Principe et objectif d’un dispositif de défiscalisation outre-mer

 

La loi n° 2003-660 du 21 juillet 2003 de programme pour l’Outre-Mer, appelée plus communément loi Girardin a pour but d’encourager les investissements en France d’Outre-Mer et de favoriser ainsi le dynamisme des Départements et Régions d’Outre-Mer (DROM), des Collectivités d’Outre-Mer (COM) ainsi que de la Nouvelle-Calédonie.

 

Pour l’investisseur, investir dans un montage en loi Girardin peut s’avérer très profitable ; cela permet de générer un bénéfice fiscal important très rapidement. En effet, ce dispositif de défiscalisation offre à l’investisseur une réduction de son impôt sur le revenu dès l’année suivante (principe du one-shot), dont le montant peut atteindre 120% de l’investissement initial.

 

Ses deux volets

 

Deux options de défiscalisation sont offertes à l’investisseur, selon l’objet financé.

 

La première modalité est la loi Girardin Industriel, en vigueur depuis 2003 et prolongée jusqu’au 31 décembre 2025. Ce volet permet à l’investisseur de financer du matériel pour les entreprises de l’industrie ou de l’artisanat d’Outre-Mer, en contrepartie d’un avantage fiscal dès l’année qui suit l’investissement. Cette niche fiscale permet d’aider la France d’outre-mer qui pâtit de son éloignement géographique avec la France métropolitaine. Selon le montant de l’investissement, il peut s’agir soit d’une opération de plein droit (<250 000€), soit d’une opération avec agrément (>250 000€).

 

La loi Girardin logement social constitue la deuxième modalité.
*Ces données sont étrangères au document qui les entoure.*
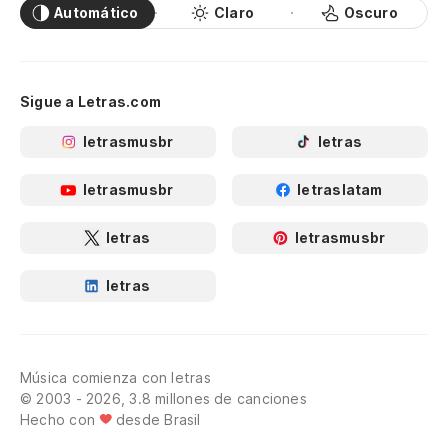
Automático
Claro
Oscuro
Sigue a Letras.com
letrasmusbr
letras
letrasmusbr
letraslatam
letras
letrasmusbr
letras
Música comienza con letras
© 2003 - 2026, 3.8 millones de canciones
Hecho con
desde Brasil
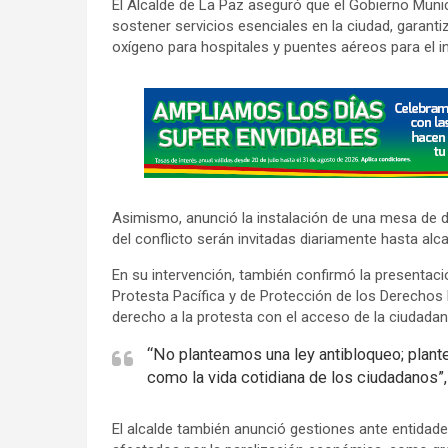
El Alcalde de La Paz aseguró que el Gobierno Munici
sostener servicios esenciales en la ciudad, garant
oxígeno para hospitales y puentes aéreos para el i
A
d
v
e
r
Asimismo, anunció la instalación de una mesa de d
t
del conflicto serán invitadas diariamente hasta al
i
En su intervención, también confirmó la presentac
s
Protesta Pacífica y de Protección de los Derechos F
e
derecho a la protesta con el acceso de la ciudadanía 
m
“No planteamos una ley antibloqueo; plant
e
como la vida cotidiana de los ciudadanos”,
n
t
El alcalde también anunció gestiones ante entidades
:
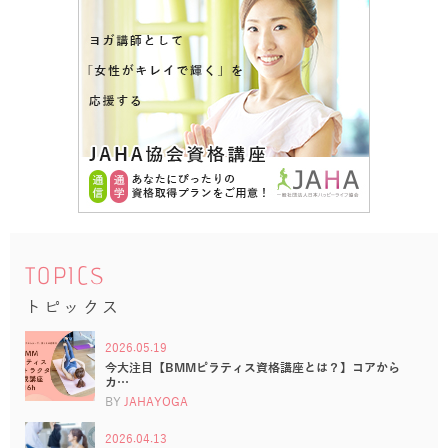
TOPICS
トピックス
2026.05.19
今大注目【BMMピラティス資格講座とは？】コアから
カ…
BY
JAHAYOGA
2026.04.13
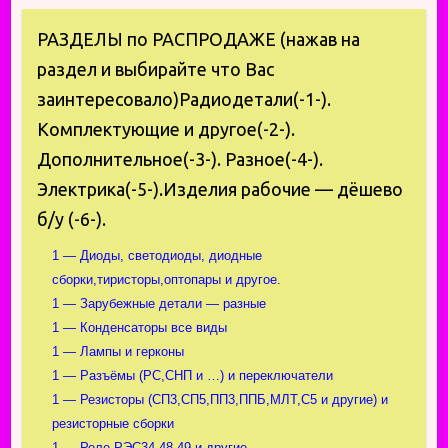
РАЗДЕЛЫ по РАСПРОДАЖЕ (нажав на
раздел и выбирайте что Вас
заинтересовало)Радиодетали(-1-).
Комплектующие и другое(-2-).
Дополнительное(-3-). Разное(-4-).
Электрика(-5-).Изделия рабочие — дёшево
б/у (-6-).
1 — Диоды, светодиоды, диодные
сборки,тиристоры,оптопары и другое.
1 — Зарубежные детали — разные
1 — Конденсаторы все виды
1 — Лампы и герконы
1 — Разъёмы (РС,СНП и …) и переключатели
1 — Резисторы (СП3,СП5,ПП3,ППБ,МЛТ,С5 и другие) и
резисторные сборки
1 — Реле РЭС34,48,49 и другие.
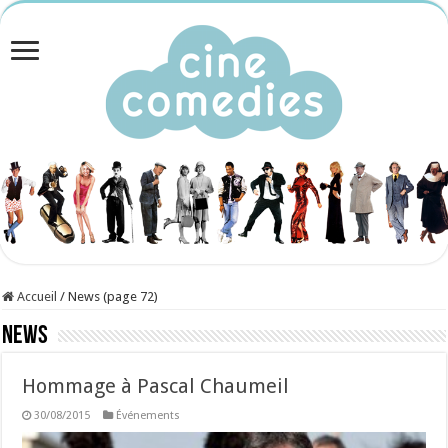
Accueil
/
News (page 72)
News
Hommage à Pascal Chaumeil
30/08/2015
Événements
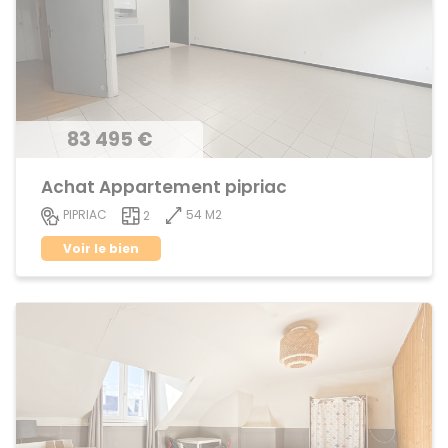
83 495 €
Achat Appartement pipriac
54 M2
PIPRIAC
2
Voir le bien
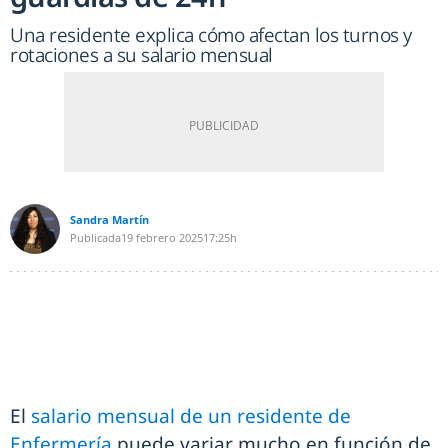
Una residente explica cómo afectan los turnos y
rotaciones a su salario mensual
Sandra Martín
Publicada
19 febrero 2025
17:25h
El
salario mensual de un residente de
Enfermería
puede variar mucho en función de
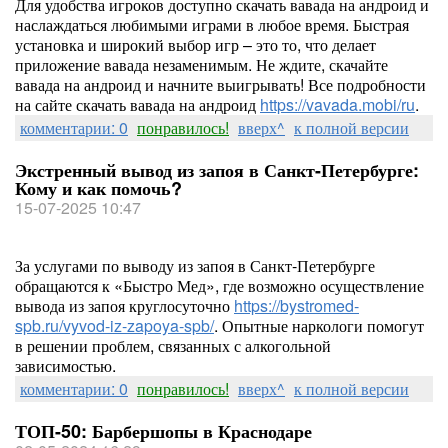
Для удобства игроков доступно скачать вавада на андроид и
наслаждаться любимыми играми в любое время. Быстрая
установка и широкий выбор игр – это то, что делает
приложение вавада незаменимым. Не ждите, скачайте
вавада на андроид и начните выигрывать! Все подробности
на сайте скачать вавада на андроид
https://vavada.mobi/ru
.
комментарии: 0
понравилось!
вверх^
к полной версии
Экстренный вывод из запоя в Санкт-Петербурге:
Кому и как помочь?
15-07-2025 10:47
За услугами по выводу из запоя в Санкт-Петербурге
обращаются к «Быстро Мед», где возможно осуществление
вывода из запоя круглосуточно
https://bystromed-
spb.ru/vyvod-iz-zapoya-spb/
. Опытные наркологи помогут
в решении проблем, связанных с алкогольной
зависимостью.
комментарии: 0
понравилось!
вверх^
к полной версии
ТОП-50: Барбершопы в Краснодаре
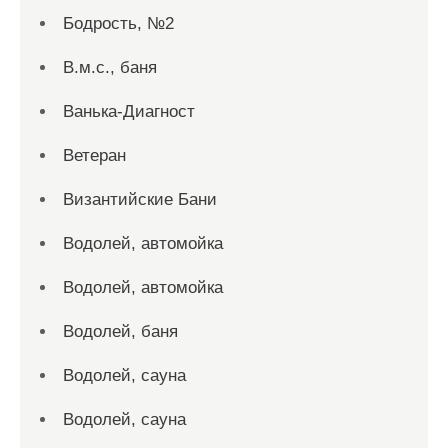
Бодрость, №2
В.м.с., баня
Ванька-Диагност
Ветеран
Византийские Бани
Водолей, автомойка
Водолей, автомойка
Водолей, баня
Водолей, сауна
Водолей, сауна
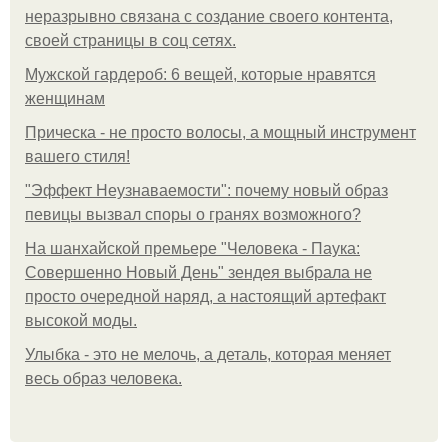
неразрывно связана с создание своего контента,
своей страницы в соц сетях.
Мужской гардероб: 6 вещей, которые нравятся
женщинам
Прическа - не просто волосы, а мощный инструмент
вашего стиля!
"Эффект Неузнаваемости": почему новый образ
певицы вызвал споры о гранях возможного?
На шанхайской премьере "Человека - Паука:
Совершенно Новый День" зендея выбрала не
просто очередной наряд, а настоящий артефакт
высокой моды.
Улыбка - это не мелочь, а деталь, которая меняет
весь образ человека.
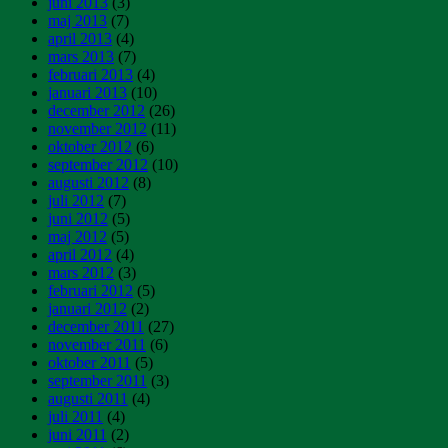
juni 2013
(3)
maj 2013
(7)
april 2013
(4)
mars 2013
(7)
februari 2013
(4)
januari 2013
(10)
december 2012
(26)
november 2012
(11)
oktober 2012
(6)
september 2012
(10)
augusti 2012
(8)
juli 2012
(7)
juni 2012
(5)
maj 2012
(5)
april 2012
(4)
mars 2012
(3)
februari 2012
(5)
januari 2012
(2)
december 2011
(27)
november 2011
(6)
oktober 2011
(5)
september 2011
(3)
augusti 2011
(4)
juli 2011
(4)
juni 2011
(2)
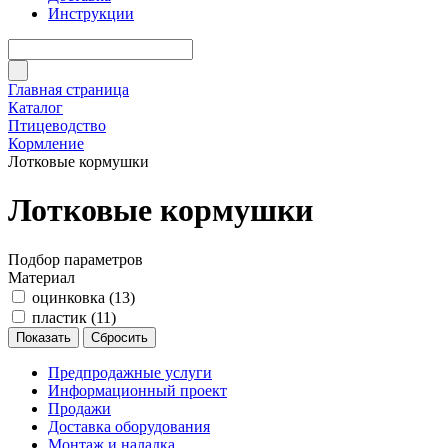
Инструкции
Главная страница
Каталог
Птицеводство
Кормление
Лотковые кормушки
Лотковые кормушки
Подбор параметров
Материал
оцинковка (
13
)
пластик (
11
)
Предпродажные услуги
Информационный проект
Продажи
Доставка оборудования
Монтаж и наладка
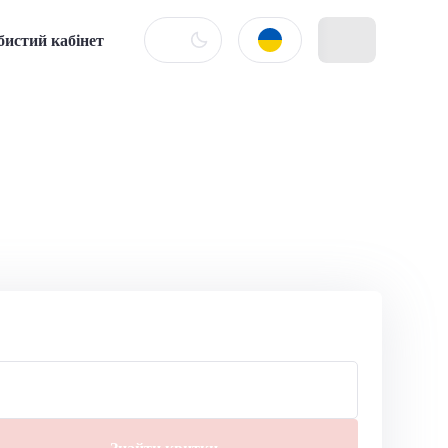
бистий кабінет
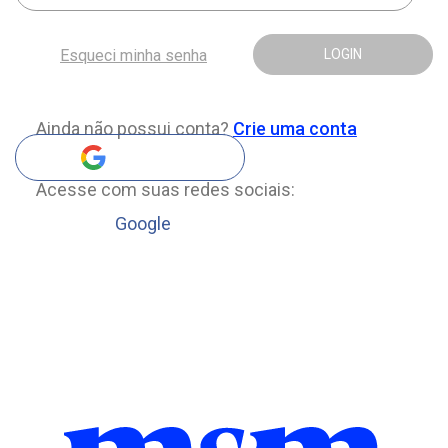
Esqueci minha senha
LOGIN
Ainda não possui conta?
Crie uma conta
Acesse com suas redes sociais:
Google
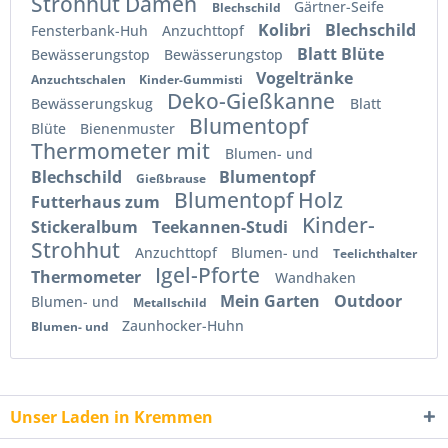
Strohhut Damen
Gärtner-Seife
Blechschild
Kolibri
Blechschild
Fensterbank-Huh
Anzuchttopf
Blatt Blüte
Bewässerungstop
Bewässerungstop
Vogeltränke
Anzuchtschalen
Kinder-Gummisti
Deko-Gießkanne
Bewässerungskug
Blatt
Blumentopf
Blüte
Bienenmuster
Thermometer mit
Blumen- und
Blechschild
Blumentopf
Gießbrause
Blumentopf Holz
Futterhaus zum
Kinder-
Stickeralbum
Teekannen-Studi
Strohhut
Anzuchttopf
Blumen- und
Teelichthalter
Igel-Pforte
Thermometer
Wandhaken
Mein Garten
Outdoor
Blumen- und
Metallschild
Zaunhocker-Huhn
Blumen- und
Unser Laden in Kremmen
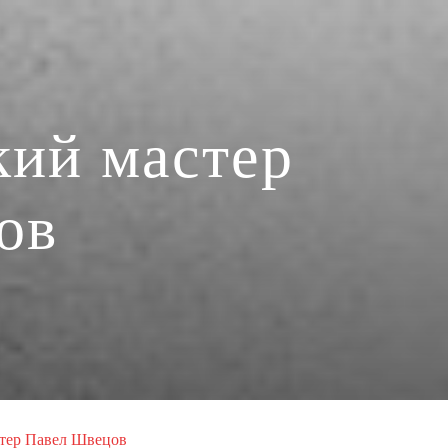
кий мастер
ов
стер Павел Швецов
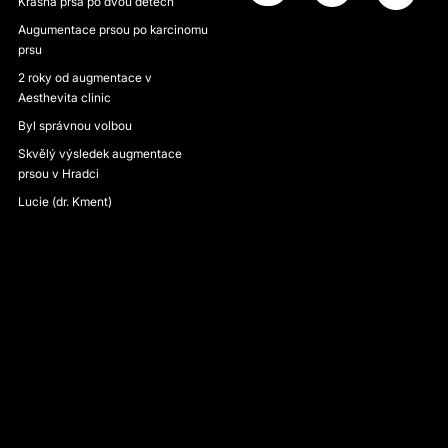
Krásná prsa po dvou dětech
Augumentace prsou po karcinomu
prsu
2 roky od augmentace v
Aesthevita clinic
Byl správnou volbou
Skvělý výsledek augmentace
prsou v Hradci
Lucie (dr. Kment)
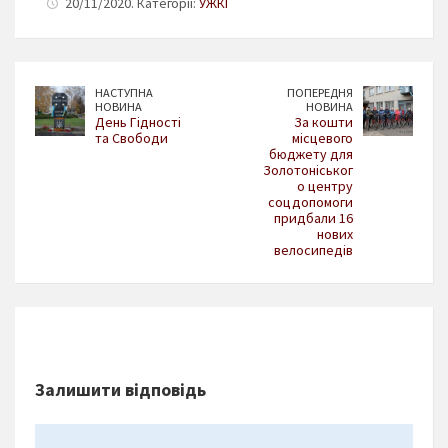
20/11/2020. Категорії:
УЖКГ
НАСТУПНА
ПОПЕРЕДНЯ
НОВИНА
НОВИНА
День Гідності
За кошти
та Свободи
місцевого
бюджету для
Золотоніськог
о центру
соцдопомоги
придбали 16
нових
велосипедів
Залишити відповідь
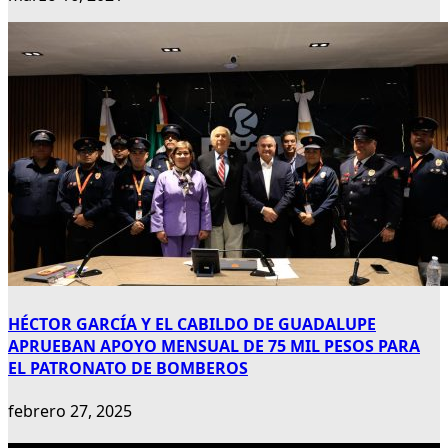
HÉCTOR GARCÍA Y EL CABILDO DE GUADALUPE
APRUEBAN APOYO MENSUAL DE 75 MIL PESOS PARA
EL PATRONATO DE BOMBEROS
febrero 27, 2025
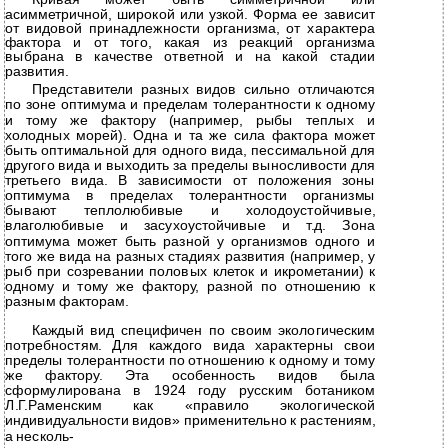
асимметричной, широкой или узкой. Форма ее зависит
от видовой принадлежности организма, от характера
фактора и от того, какая из реакций организма
выбрана в качестве ответной и на какой стадии
развития.
Представители разных видов сильно отличаются
по зоне оптимума и пределам толерантности к одному
и тому же фактору (например, рыбы теплых и
холодных морей). Одна и та же сила фактора может
быть оптимальной для одного вида, пессимальной для
другого вида и выходить за пределы выносливости для
третьего вида. В зависимости от положения зоны
оптимума в пределах толерантности организмы
бывают теплолюбивые и холодоустойчивые,
влаголюбивые и засухоустойчивые и т.д. Зона
оптимума может быть разной у организмов одного и
того же вида на разных стадиях развития (например, у
рыб при созревании половых клеток и икрометании) к
одному и тому же фактору, разной по отношению к
разным факторам.
Каждый вид специфичен по своим экологическим
потребностям. Для каждого вида характерны свои
пределы толерантности по отношению к одному и тому
же фактору. Эта особенность видов была
сформулирована в 1924 году русским ботаником
Л.Г.Раменским как «правило экологической
индивидуальности видов» применительно к растениям,
а несколь-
Au même titre que la loi Girardin Industriel, elle permet également à l’investisseur de bénéficier d’un avantage fiscal dès l’année suivante, mais cette fois en échange du financement de logements sociaux neufs en Outre-Mer.

 

Que ce soit dans le cadre de la loi Girardin Industriel ou logement social, le matériel ou le bien immobilier sont loués au minium 5 ans avant d’être rétrocédés définitivement au locataire ultramarin (une entreprise ou un organisme de logements sociaux).

 

Une défiscalisation qui n’est pas sans risques

 

Si de nombreux acteurs vantent les mérites sans faille du Girardin et proposent une rentabilité très élevée, il convient de ne pas se laisser flouer car le montage d’une telle opération peut comporter des risques juridiques et fiscaux, de même que la validité de la réduction d’impôt est conditionnée au respect de certaines règles. Il est donc en premier lieu nécessaire de choisir avec soin l’opérateur.

 

Afin de lutter contre les abus et fraudes liés à l’utilisation des sociétés en participation, la société en nom collectif (SNC) est, depuis la loi de finances 2011, la seule structure de portage autorisée dans le cadre de la loi Girardin industriel de plein droit.

 

Du fait de son statut d’associé d’une SNC, l’investisseur est solidairement et indéfiniment responsable. Ainsi, en cas de défaut de paiement, il est possible qu’il lui soit demandé de rembourser les loyers impayés liés à la location du matériel. Il est donc nécessaire de s’assurer du sérieux de la société proposant l’investissement en loi Girardin.

 

Conclusion

 

La défiscalisation Girardin offre donc un avantage fiscal qui peut s’avérer très attrayant. Malgré cela, devant les risques liés à cet investissement, qu’ils soient juridiques, financiers ou fiscaux, il est nécessaire de bien choisir l’opérateur. Celui-ci se doit d’être en mesure d’apporter des réponses adaptées aux différents risques.